Seeing such clever use of mmap makes me dread to imagine how much Python spaghetti probably tanks OpenAI's and other "big ML" shops' infra when they should've trusted in zero copy solutions.
Perhaps SWE is dead after all, but LLMs didn't kill it...
Probably not all that much. All of the Python numeric computing frameworks (Numpy, PyTorch, TensorFlow, etc.) are basically just wrappers for lower level C++/C/Fortran code. Unless you’re doing something boneheaded and converting framework-native tensors to Python objects, passing tensors around within a framework essentially just passes a pointer around, which has marginal overhead even when encapsulated in a bloated Python object.
Indeed, a huge number of PyTorch operations are explicitly zero copy: https://pytorch.org/docs/stable/tensor_view.html
This leads to all sorts of bugs and breaking changes that are cool in an academic or hobbyist setting but a total headache on a large production system.
In fact I'd love to see that Transformer really dominates. We can then start to converge on software. And compute-wise transformers are really simple, too!
It sounds unnecessarily weird to me that people would share Python code that simply doesn't work out at all out of the box.
Never understood why people think that indented languages are any simpler when in fact they bring all kinds of trouble for getting things done.
If you just write straight c++ (without c++xx, or anything like it) you can compile the code on machines from decades ago if you want.
You can easily build a standalone binary (well, it would be GiB+ if you use CUDA... but that's the cost of statically linking cu*), had you coded your model and training loop in C++.

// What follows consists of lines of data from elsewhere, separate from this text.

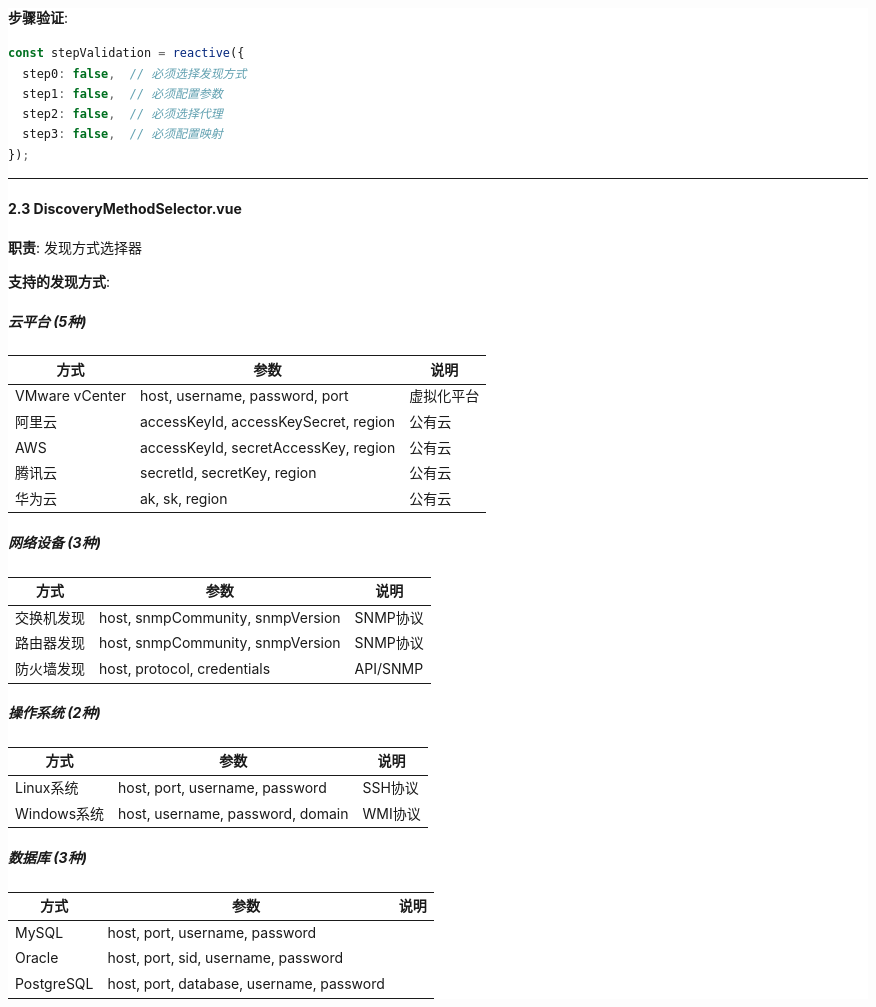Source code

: **步骤验证**:
```typescript
const stepValidation = reactive({
  step0: false,  // 必须选择发现方式
  step1: false,  // 必须配置参数
  step2: false,  // 必须选择代理
  step3: false,  // 必须配置映射
});
```

---

#### 2.3 DiscoveryMethodSelector.vue
**职责**: 发现方式选择器

**支持的发现方式**:

##### 云平台 (5种)
| 方式 | 参数 | 说明 |
|------|------|------|
| VMware vCenter | host, username, password, port | 虚拟化平台 |
| 阿里云 | accessKeyId, accessKeySecret, region | 公有云 |
| AWS | accessKeyId, secretAccessKey, region | 公有云 |
| 腾讯云 | secretId, secretKey, region | 公有云 |
| 华为云 | ak, sk, region | 公有云 |

##### 网络设备 (3种)
| 方式 | 参数 | 说明 |
|------|------|------|
| 交换机发现 | host, snmpCommunity, snmpVersion | SNMP协议 |
| 路由器发现 | host, snmpCommunity, snmpVersion | SNMP协议 |
| 防火墙发现 | host, protocol, credentials | API/SNMP |

##### 操作系统 (2种)
| 方式 | 参数 | 说明 |
|------|------|------|
| Linux系统 | host, port, username, password | SSH协议 |
| Windows系统 | host, username, password, domain | WMI协议 |

##### 数据库 (3种)
| 方式 | 参数 | 说明 |
|------|------|------|
| MySQL | host, port, username, password | |
| Oracle | host, port, sid, username, password | |
| PostgreSQL | host, port, database, username, password | |

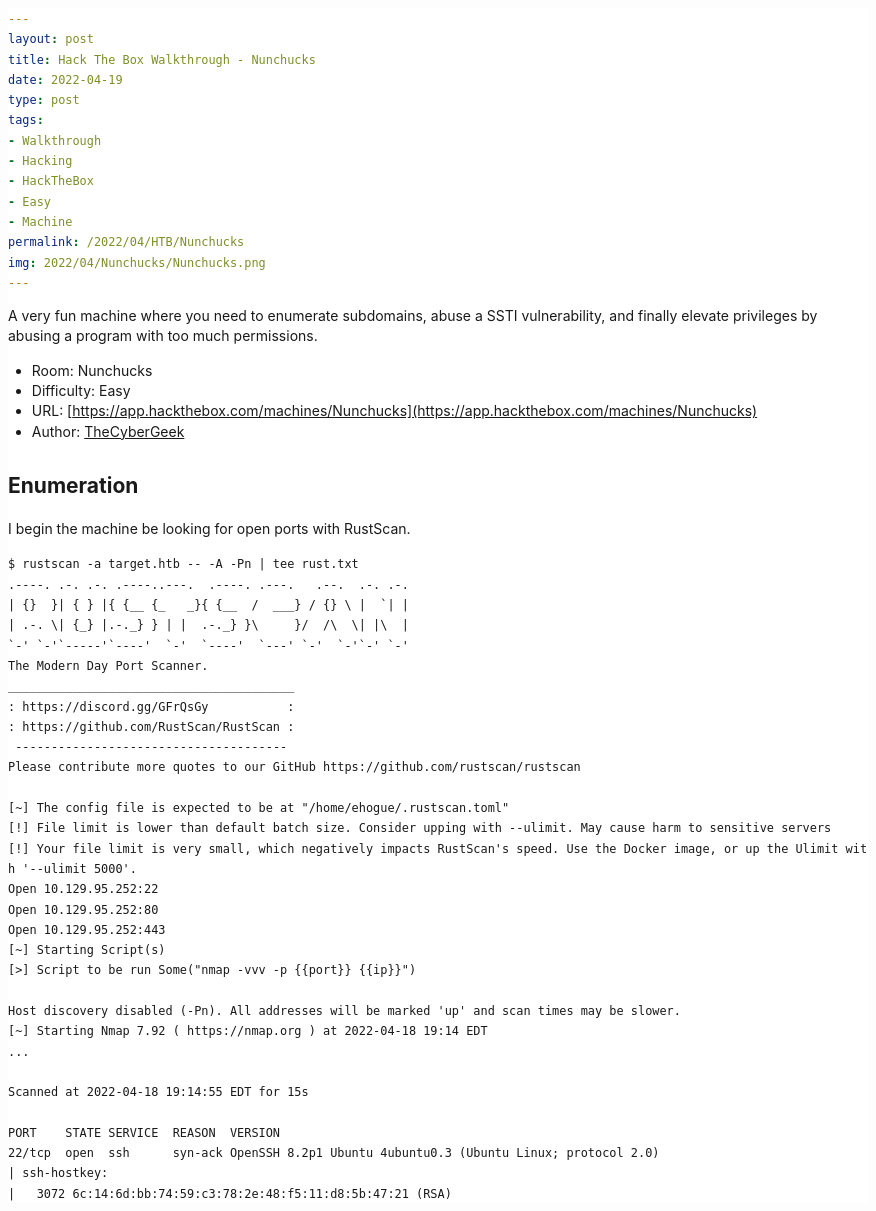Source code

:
 ```yaml
---
layout: post
title: Hack The Box Walkthrough - Nunchucks
date: 2022-04-19
type: post
tags:
- Walkthrough
- Hacking
- HackTheBox
- Easy
- Machine
permalink: /2022/04/HTB/Nunchucks
img: 2022/04/Nunchucks/Nunchucks.png
---
```


A very fun machine where you need to enumerate subdomains, abuse a SSTI vulnerability, and finally elevate privileges by abusing a program with too much permissions.

* Room: Nunchucks
* Difficulty: Easy
* URL: [https://app.hackthebox.com/machines/Nunchucks](https://app.hackthebox.com/machines/Nunchucks)
* Author: [TheCyberGeek](https://app.hackthebox.com/users/114053)

## Enumeration

I begin the machine be looking for open ports with RustScan. 

```
$ rustscan -a target.htb -- -A -Pn | tee rust.txt
.----. .-. .-. .----..---.  .----. .---.   .--.  .-. .-.
| {}  }| { } |{ {__ {_   _}{ {__  /  ___} / {} \ |  `| |
| .-. \| {_} |.-._} } | |  .-._} }\     }/  /\  \| |\  |
`-' `-'`-----'`----'  `-'  `----'  `---' `-'  `-'`-' `-'
The Modern Day Port Scanner.
________________________________________
: https://discord.gg/GFrQsGy           :
: https://github.com/RustScan/RustScan :
 --------------------------------------
Please contribute more quotes to our GitHub https://github.com/rustscan/rustscan

[~] The config file is expected to be at "/home/ehogue/.rustscan.toml"
[!] File limit is lower than default batch size. Consider upping with --ulimit. May cause harm to sensitive servers
[!] Your file limit is very small, which negatively impacts RustScan's speed. Use the Docker image, or up the Ulimit with '--ulimit 5000'.
Open 10.129.95.252:22
Open 10.129.95.252:80
Open 10.129.95.252:443
[~] Starting Script(s)
[>] Script to be run Some("nmap -vvv -p {{port}} {{ip}}")

Host discovery disabled (-Pn). All addresses will be marked 'up' and scan times may be slower.
[~] Starting Nmap 7.92 ( https://nmap.org ) at 2022-04-18 19:14 EDT
... 

Scanned at 2022-04-18 19:14:55 EDT for 15s

PORT    STATE SERVICE  REASON  VERSION
22/tcp  open  ssh      syn-ack OpenSSH 8.2p1 Ubuntu 4ubuntu0.3 (Ubuntu Linux; protocol 2.0)
| ssh-hostkey:
|   3072 6c:14:6d:bb:74:59:c3:78:2e:48:f5:11:d8:5b:47:21 (RSA)
```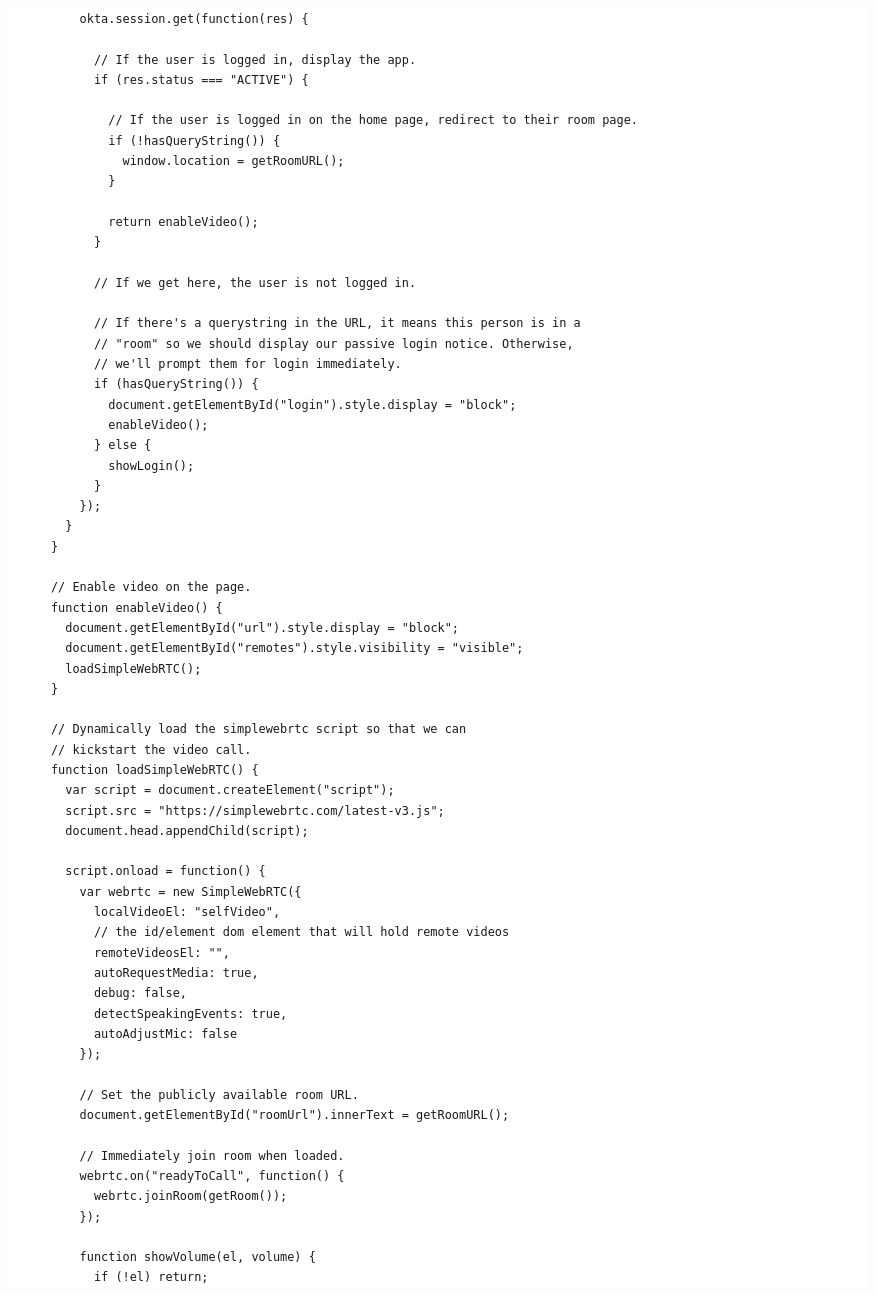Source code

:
 ```html
          okta.session.get(function(res) {

            // If the user is logged in, display the app.
            if (res.status === "ACTIVE") {

              // If the user is logged in on the home page, redirect to their room page.
              if (!hasQueryString()) {
                window.location = getRoomURL();
              }

              return enableVideo();
            }

            // If we get here, the user is not logged in.

            // If there's a querystring in the URL, it means this person is in a
            // "room" so we should display our passive login notice. Otherwise,
            // we'll prompt them for login immediately.
            if (hasQueryString()) {
              document.getElementById("login").style.display = "block";
              enableVideo();
            } else {
              showLogin();
            }
          });
        }
      }

      // Enable video on the page.
      function enableVideo() {
        document.getElementById("url").style.display = "block";
        document.getElementById("remotes").style.visibility = "visible";
        loadSimpleWebRTC();
      }

      // Dynamically load the simplewebrtc script so that we can
      // kickstart the video call.
      function loadSimpleWebRTC() {
        var script = document.createElement("script");
        script.src = "https://simplewebrtc.com/latest-v3.js";
        document.head.appendChild(script);

        script.onload = function() {
          var webrtc = new SimpleWebRTC({
            localVideoEl: "selfVideo",
            // the id/element dom element that will hold remote videos
            remoteVideosEl: "",
            autoRequestMedia: true,
            debug: false,
            detectSpeakingEvents: true,
            autoAdjustMic: false
          });

          // Set the publicly available room URL.
          document.getElementById("roomUrl").innerText = getRoomURL();

          // Immediately join room when loaded.
          webrtc.on("readyToCall", function() {
            webrtc.joinRoom(getRoom());
          });

          function showVolume(el, volume) {
            if (!el) return;
```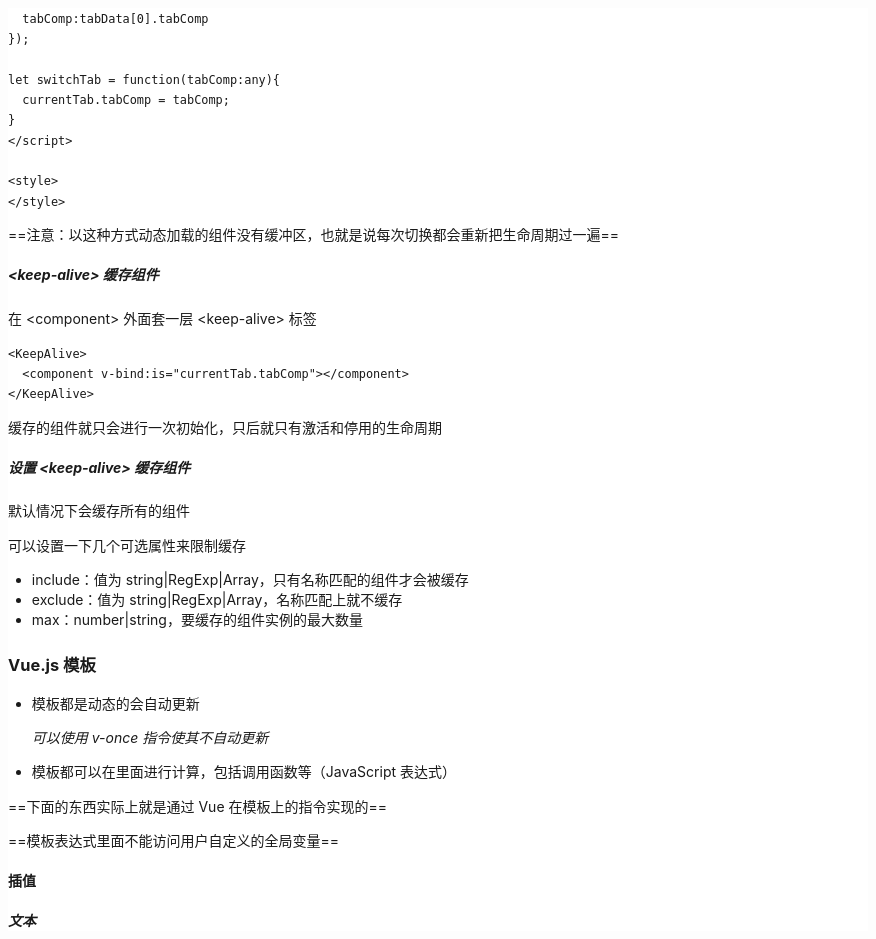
 ```vue
  tabComp:tabData[0].tabComp
});

let switchTab = function(tabComp:any){
  currentTab.tabComp = tabComp;
}
</script>

<style>
</style>
```

==注意：以这种方式动态加载的组件没有缓冲区，也就是说每次切换都会重新把生命周期过一遍==





##### \<keep-alive> 缓存组件

在 \<component> 外面套一层 \<keep-alive> 标签

```vue
<KeepAlive>
  <component v-bind:is="currentTab.tabComp"></component>
</KeepAlive>
```

缓存的组件就只会进行一次初始化，只后就只有激活和停用的生命周期



##### 设置 \<keep-alive> 缓存组件

默认情况下会缓存所有的组件

可以设置一下几个可选属性来限制缓存

+ include：值为 string|RegExp|Array，只有名称匹配的组件才会被缓存
+ exclude：值为 string|RegExp|Array，名称匹配上就不缓存
+ max：number|string，要缓存的组件实例的最大数量



### Vue.js 模板

+ 模板都是动态的会自动更新

  *可以使用 v-once 指令使其不自动更新*

+ 模板都可以在里面进行计算，包括调用函数等（JavaScript 表达式）

==下面的东西实际上就是通过 Vue 在模板上的指令实现的==

==模板表达式里面不能访问用户自定义的全局变量==



#### 插值

##### 文本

It then happily runs everywhere as long as a NVIDIA GPU driver is available (don't need to install CUDA).
Protip: Your AI research team REALLY DON'T WANT TO DO THIS BECAUSE THEY LOVE PYTHON. Having Python, even with the dependency management shit, is a feature, not a bug.
(if you want Rust / Go and don't want to wrapping libtorch/tf then you have a lot of work to do but yeah it's possible. also there are model compiler guys [1] where the promise is model.py in model.o out you just link it with your code)
[1] https://mlc.ai
Suppose you have a big piece of compute hardware (e.g. at a university) which is shared by multiple users. They all want to come in and play with these models. Each one is tens to hundreds of gigabytes. Is each user supposed to have their own copy in their home directory?
But now we encounter this broken nonsense because solved problems get unsolved by bad software.
Python is not the cause of dependency hell. Deep dependency trees are. The only way to deal with this is to use seperate environments and to carefully specify the exact requirements.
Those who claim some language would be a magical fix clearly lack experience in multiple languages.
I've been very _careful_ too (using pyenv/virtualenvs etc) for dependency management, but with Nvidia driver dependencies and "missing 'sqlite3/bz2' issues related to the underlying interpreter (not to mention issues with different Python3.x versions) I'm lucky to be able to even run a 'hello world' ML sample after an afternoon of fighting with it.
My Ubuntu install w/ Nvidia card only seems to recognize the GPU in some circumstances even when using the same `conda` env. Often this is remedied by rebooting the machine(?).
No idea how companies manage this stuff in production. Absolute minefield that seems to catastrophically break if you sneeze at it.
I'll admit I am not an expert in managing ML envs, but I've dealt with a lot of python environments for typical CRUD stuff, and while rough at times, it was never this bad.
It's like Python 2 vs Python 3 except even worse.